Nunca he podido leer nada. La letra es diminuta y cuando me acerco para preguntarle algo, mi cliente pone su mano sobre la hoja, como por descuido, y me mira para asegurarse de que estoy viéndolo nada más a él. Antes de irse, siempre a las dos en punto, rompe las hojas con minuciosidad, de tal forma que no quede completa ni una palabra que pueda revelar la naturaleza de su mensaje o carta.
Digo eso –mensaje o carta– por la expresión del hombre mientras escribe. En algunas ocasiones lo hace sonriendo, en otras se muerde los nudillos de la mano como si dudara o se arrepintiera de sus desahogos. Estoy segura de que van dirigidos a una mujer. ¿Cómo se llamará? ¿Está lejos o muerta? ¿Es un invento o es real? De ser así, ¿qué tipo de relación los une? Es inútil que me lo pregunte porque nunca llegaré a saberlo.
III
Cosa rara, hoy se cumple una semana de que el ocupante de la mesa cuatro no ha vuelto a la cantina. Pensamos que tal vez esté enfermo, de viaje o simplemente fastidiado de vernos. El último viernes que lo atendí, aunque no hay ninguna familiaridad entre nosotros, se me ocurrió decirle que estaba a punto de jubilarme, pero que Lidia lo trataría tan bien o mejor que yo. En ese momento recibió una llamada en su celular. Lo vi demudarse mientras oía el mensaje sin decir nada.

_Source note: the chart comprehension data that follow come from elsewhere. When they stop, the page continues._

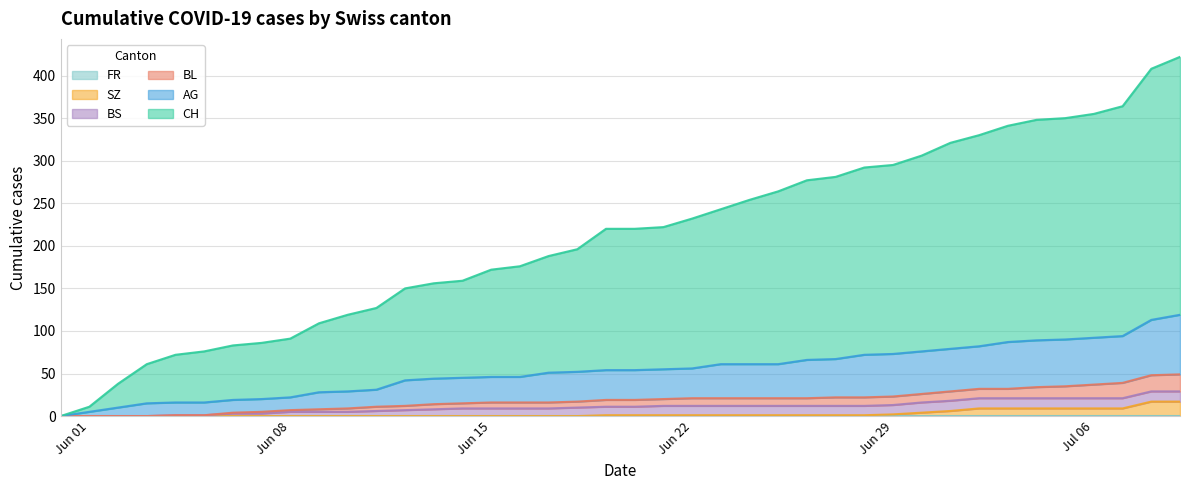

Does the chart display data point markers on the line(s)?

No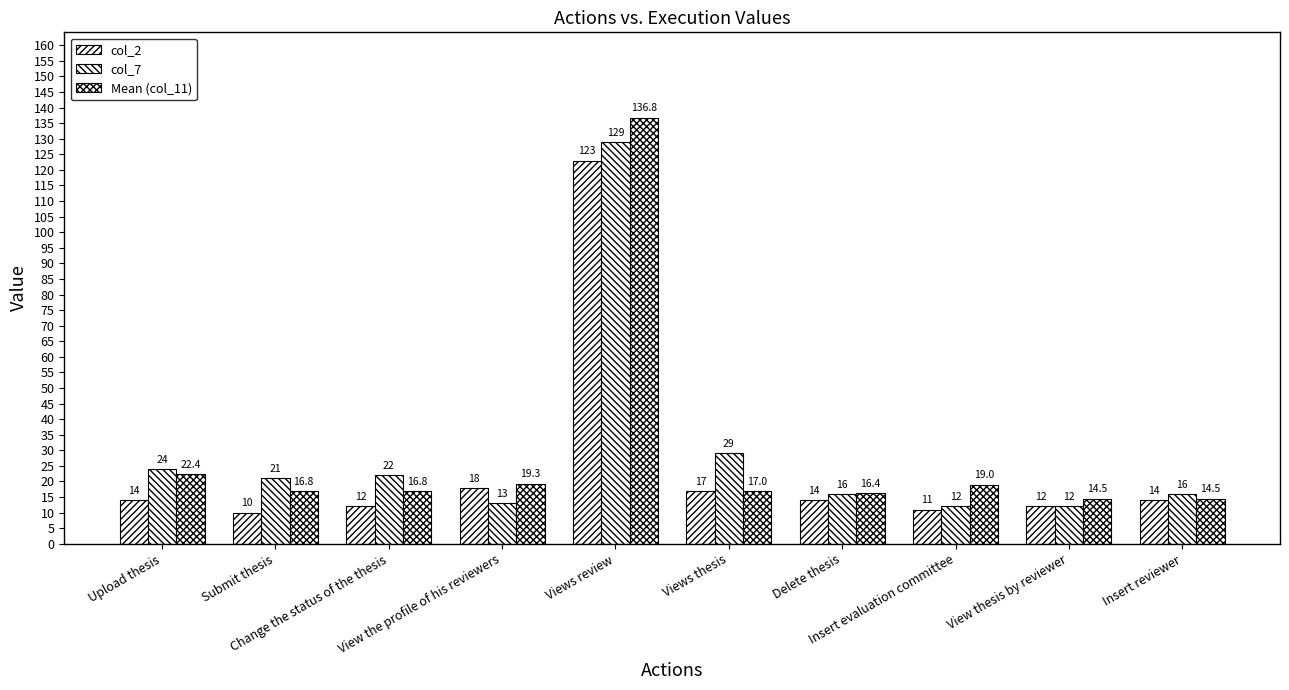

Rank the series at Submit thesis from highest to lowest value.

col_7, Mean (col_11), col_2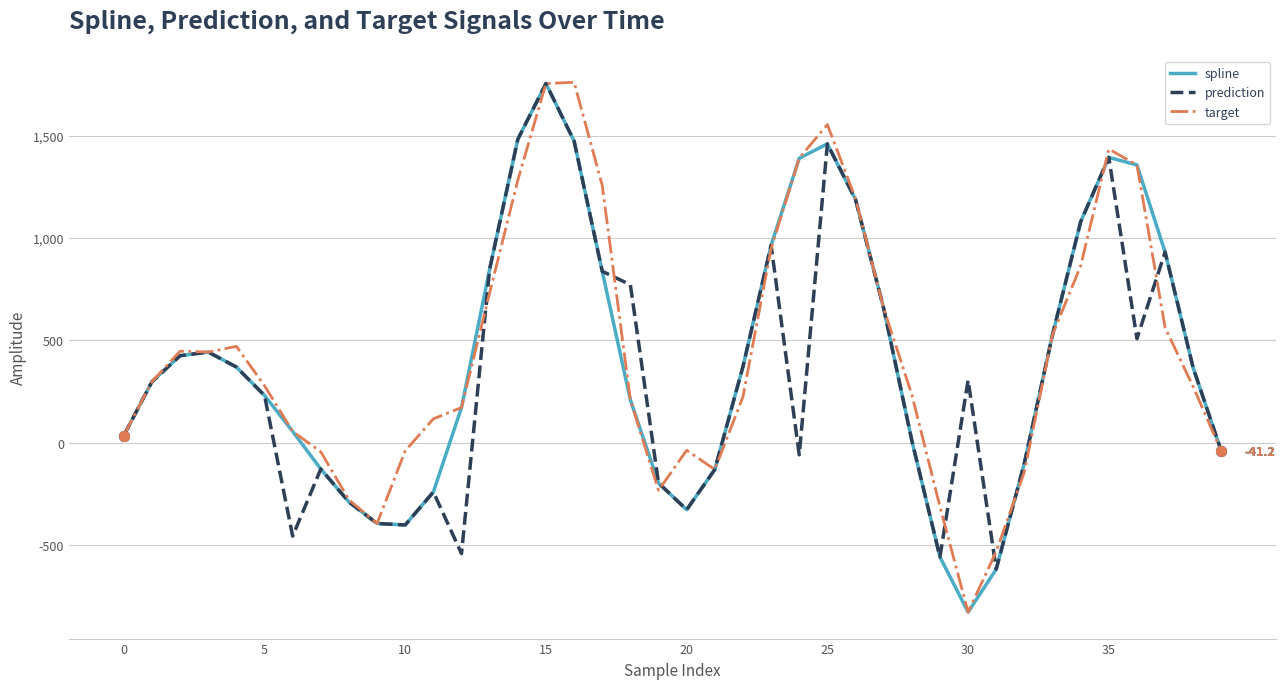

What is the smallest value displayed?

-826.1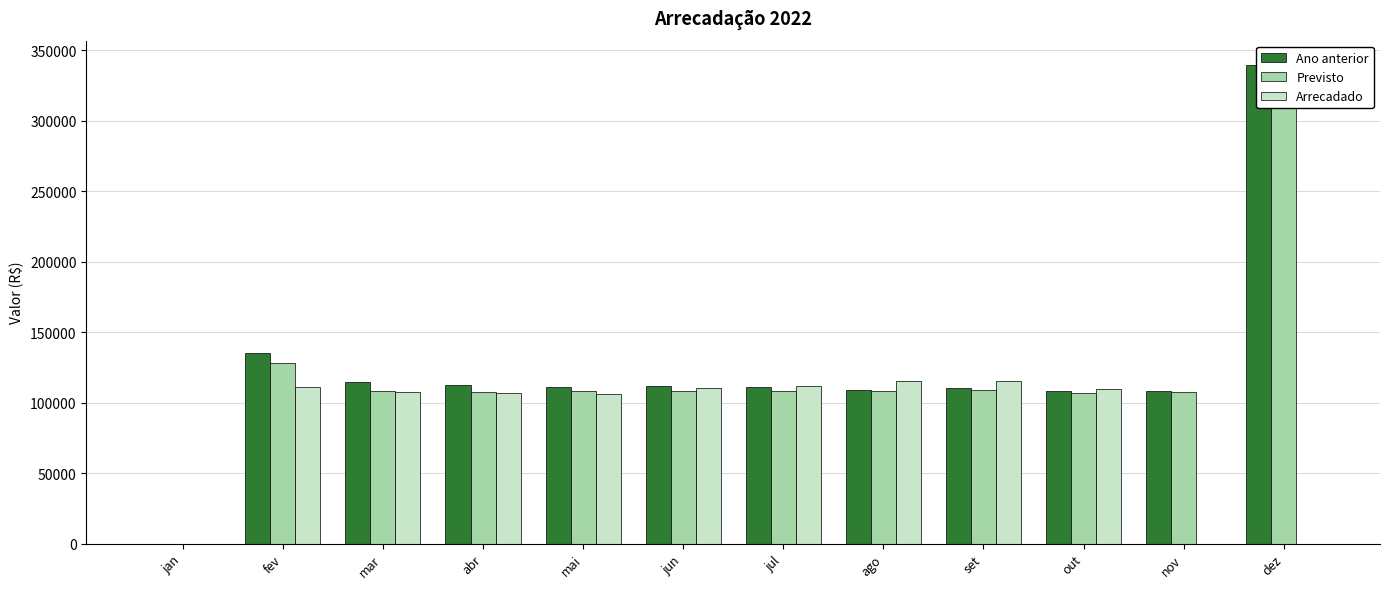

Rank the series by their maximum value, from lowest to highest.

Arrecadado, Previsto, Ano anterior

Rápido terminó la comunicación, me pidió la cuenta y sin más salió de la cantina tan de prisa que dejó su libretita en la mesa. La tomé y lo seguí para entregársela. No pude hacerlo: cuando llegué a la calle él estaba abordando un taxi.
Sin caer en la tentación de leerla, me guardé la libreta en la bolsa del delantal y me puse a imaginar lo que iba a decirle al día siguiente, cuando él volviera a la mesa cuatro: suya desde muchos años atrás.
IV
Cuando empecé a trabajar en la cantina el hombre del traje negro ya era todo un personaje. Mis compañeros me pusieron al tanto de su hora de llegada, su costumbre de mantenerse aislado para escribir hasta las dos de la tarde y de romper lo escrito antes de irse.
Este fin de mes será el último que yo trabaje aquí. Si es que antes de esa fecha mi cliente de la mesa cuatro no vuelve haré pedazos su libretita. Podría haberla dejado en la caja, donde se depositan las cosas que los asiduos olvidan cuando se pasan de copas, pero no quise correr el riesgo de que la tomara alguien que se pusiera a leerla y sacara conclusiones. El secreto del parroquiano de la mesa cuatro también es mío: no guardo otro.
V
No creí que iba a sucederme, pero ahora que se acerca el momento del cambio tengo miedo de empezar una nueva vida sin horarios ni obligaciones concretas. Supongo que, como otros compañeros que se jubilaron antes que yo, volveré a la cantina de visita y tal vez me ofrezca, si veo que hay mucho trabajo, a atender algunas mesas para ayudar en algo y para revivir los viejos tiempos.
Luego, me limitaré a llamar por teléfono a los muchachos y a Lidia para saludarlos, ver cómo están y planear reuniones que nunca haremos. Pasado el tiempo, a lo mejor sin darme cuenta, también dejaré de comunicarme a la cantina y poco a poco iré olvidándolo todo, menos al misterioso y anónimo parroquiano de la mesa cuatro.